DOCUMENT SEGMENT:
------------------------------------------------------------

My reply was honest in that i find it preety shit that so many White south africans and Australians who have had many advantages come to London and take jobs while so many people born and bred here including many Black and Asian people are out of work.

I dont really have a problem with people looking at how migration effects people of different races, do you?
I have a problem with you making value judgements about who should get jobs on the basis of so-called "race". You seem to now be hiding it behind the issue of non-UK nationals getting jobs rather than UK nationals. If this was your argument then why bring skin colour (aka "race") into it? There are light and dark skinned people in all three of the UK, SA and Aus. - including those who work in all three countries. Why are you trying to separate or treat people differently on the basis of "race"?
 
ResistanceMP3 said:
The short answer to your question about poaching Third World skilled labour is not to ban them, it is to make the "Third World" work enviroment a more attractive option.
The NHS have apparently stopped direct recruiting from the Philippines and certain other countries (although apparently nurses still arrive via private agencies).

I would however prefer to see western/rich countries offer compensation to the home countries if they are poorer and face shortages - in other words, fund extra training in these countries and provide support for their health systems. This would mean that rich countries would be able to continue to recruit from these countries, but poorer countries would also have enough staff for their own needs (or at least as many or more than they would have had anyway). Staff who do actually work in rich countries often send back money and take back skills and knowledge.

------------------------------------------------------------

DATA PROVIDED:

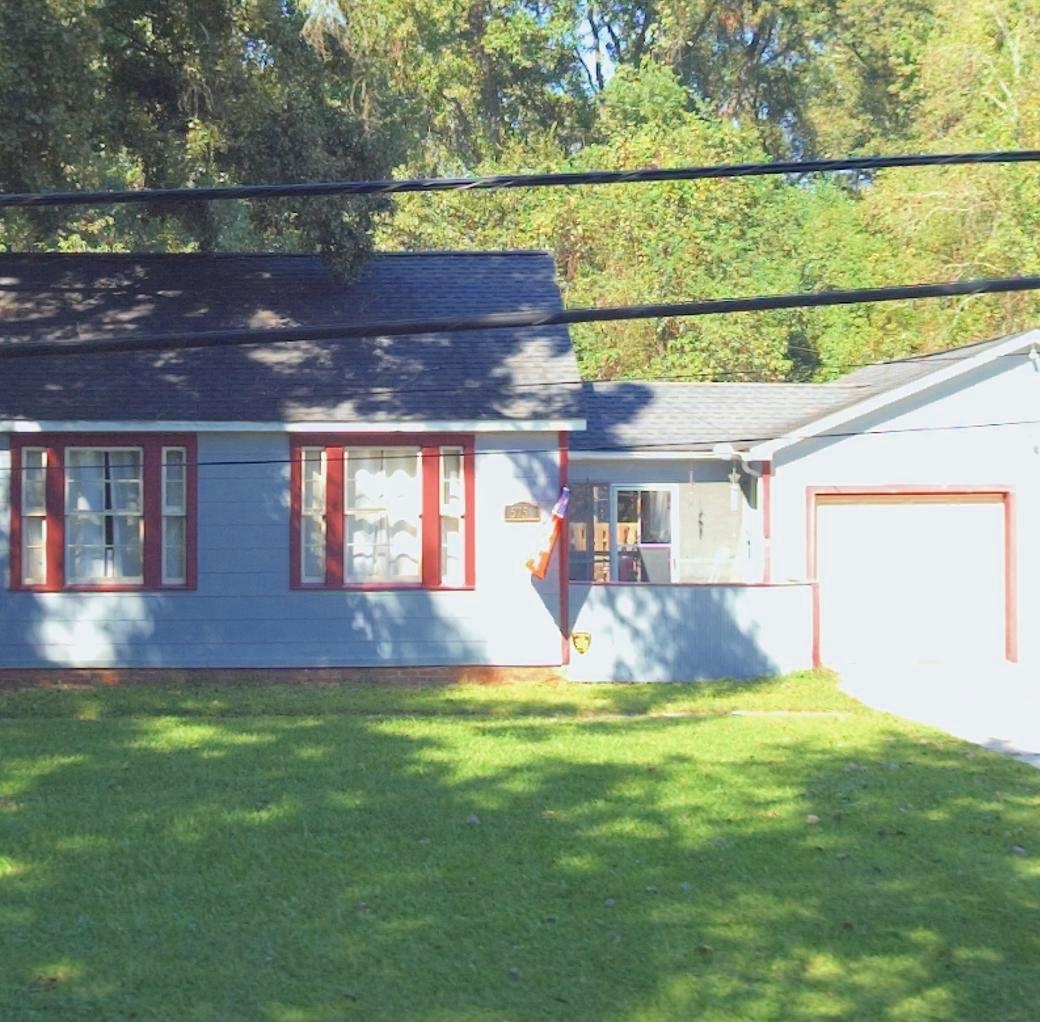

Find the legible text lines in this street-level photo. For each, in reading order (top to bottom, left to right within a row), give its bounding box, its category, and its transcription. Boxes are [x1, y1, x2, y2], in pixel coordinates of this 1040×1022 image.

[508, 506, 536, 518] StreetNumber: 5755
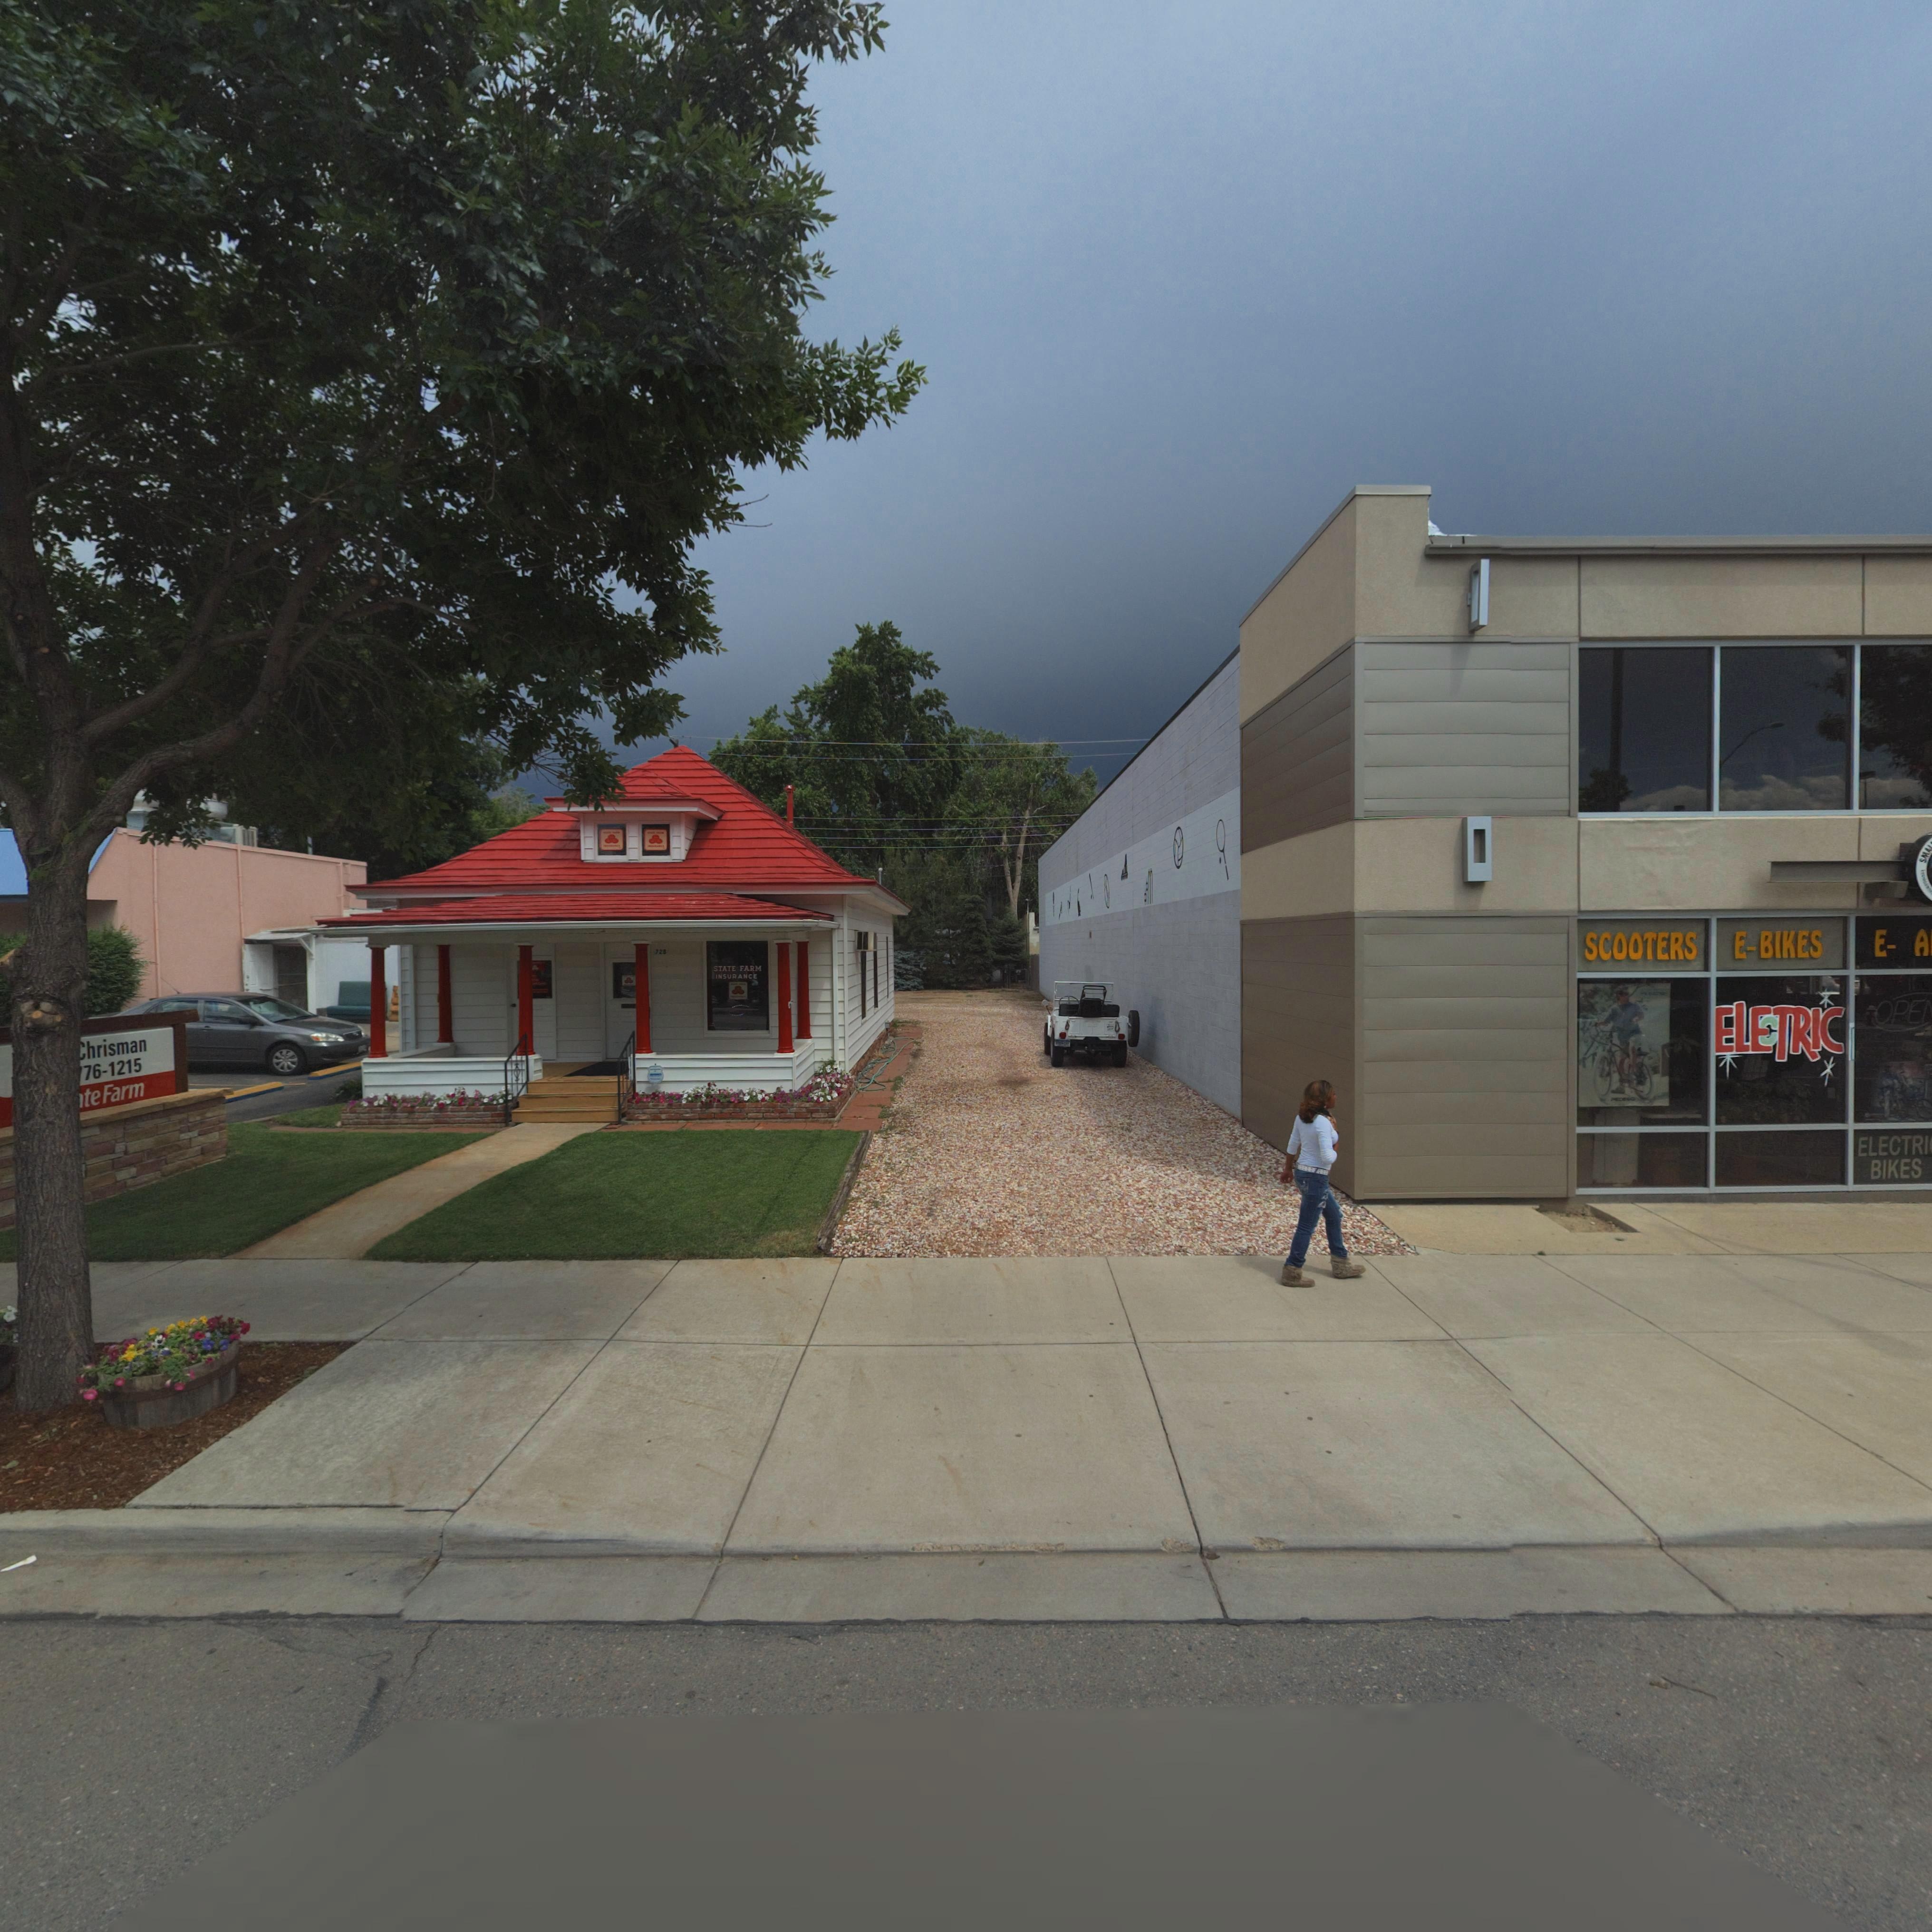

------------------------------------------------------------

DIRECTIONS FOR THIS TASK:
Please answer these questions from the migration discussion above.
(a) Which three countries are named as having light and dark skinned people?
(b) From which country has the NHS apparently stopped direct recruiting?
(c) What do staff who work in rich countries often send or take back?

SOLUTION FOR THIS PROBLEM:
(a) The UK, SA and Aus.
(b) The Philippines.
(c) They send back money and take back skills and knowledge.